**Try it:**
Write out everything in the records exactly, apart from the pictures.

**Dataset content:**
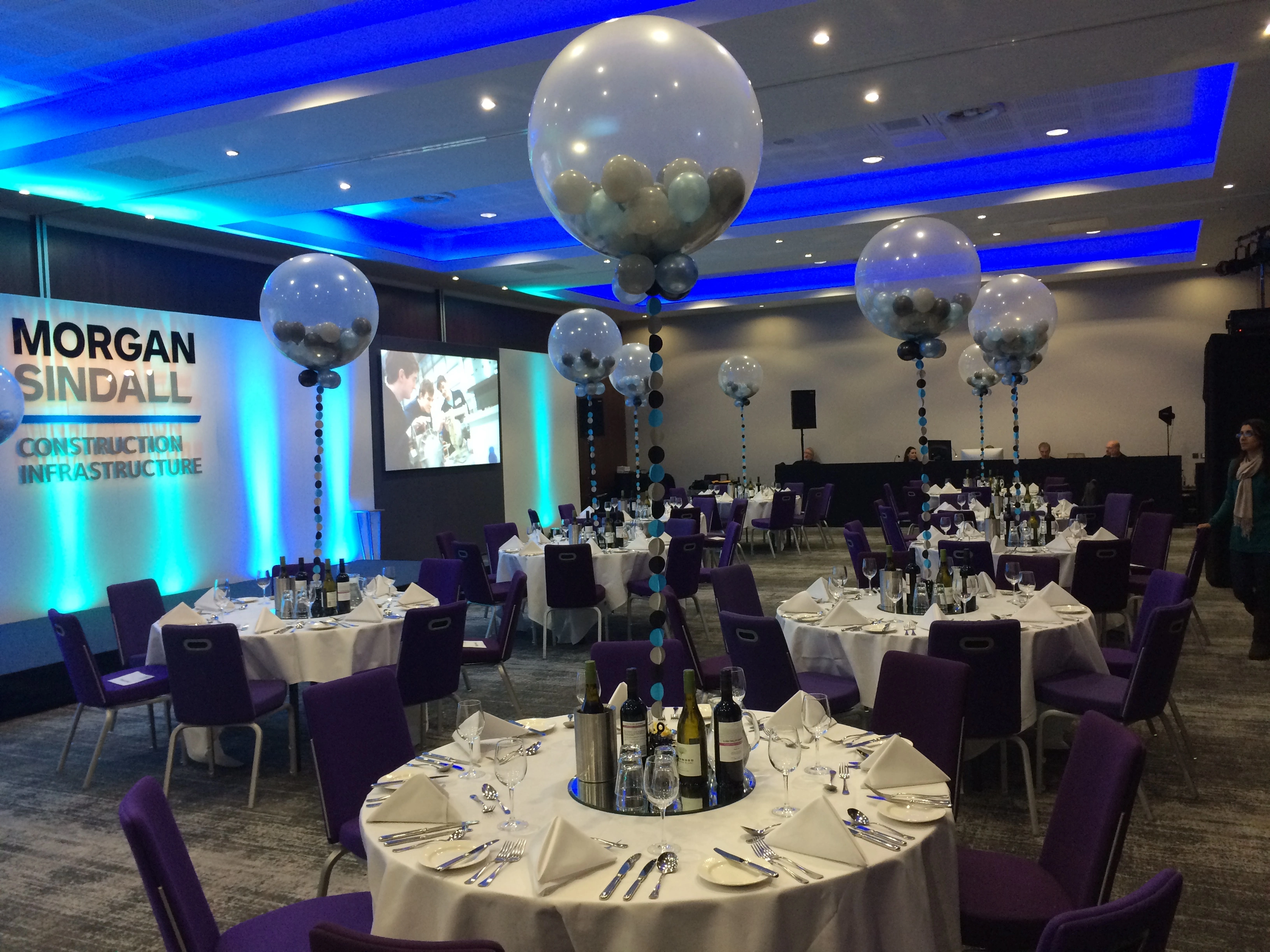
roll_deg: +2.8
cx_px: 635
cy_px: 476
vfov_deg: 48.2
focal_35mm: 29
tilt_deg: -4.3
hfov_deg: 61.7
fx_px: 1064
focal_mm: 4.15
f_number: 2.2
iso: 125
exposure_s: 1/30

**Exercise solution:**
roll_deg: +2.8
cx_px: 635
cy_px: 476
vfov_deg: 48.2
focal_35mm: 29
tilt_deg: -4.3
hfov_deg: 61.7
fx_px: 1064
focal_mm: 4.15
f_number: 2.2
iso: 125
exposure_s: 1/30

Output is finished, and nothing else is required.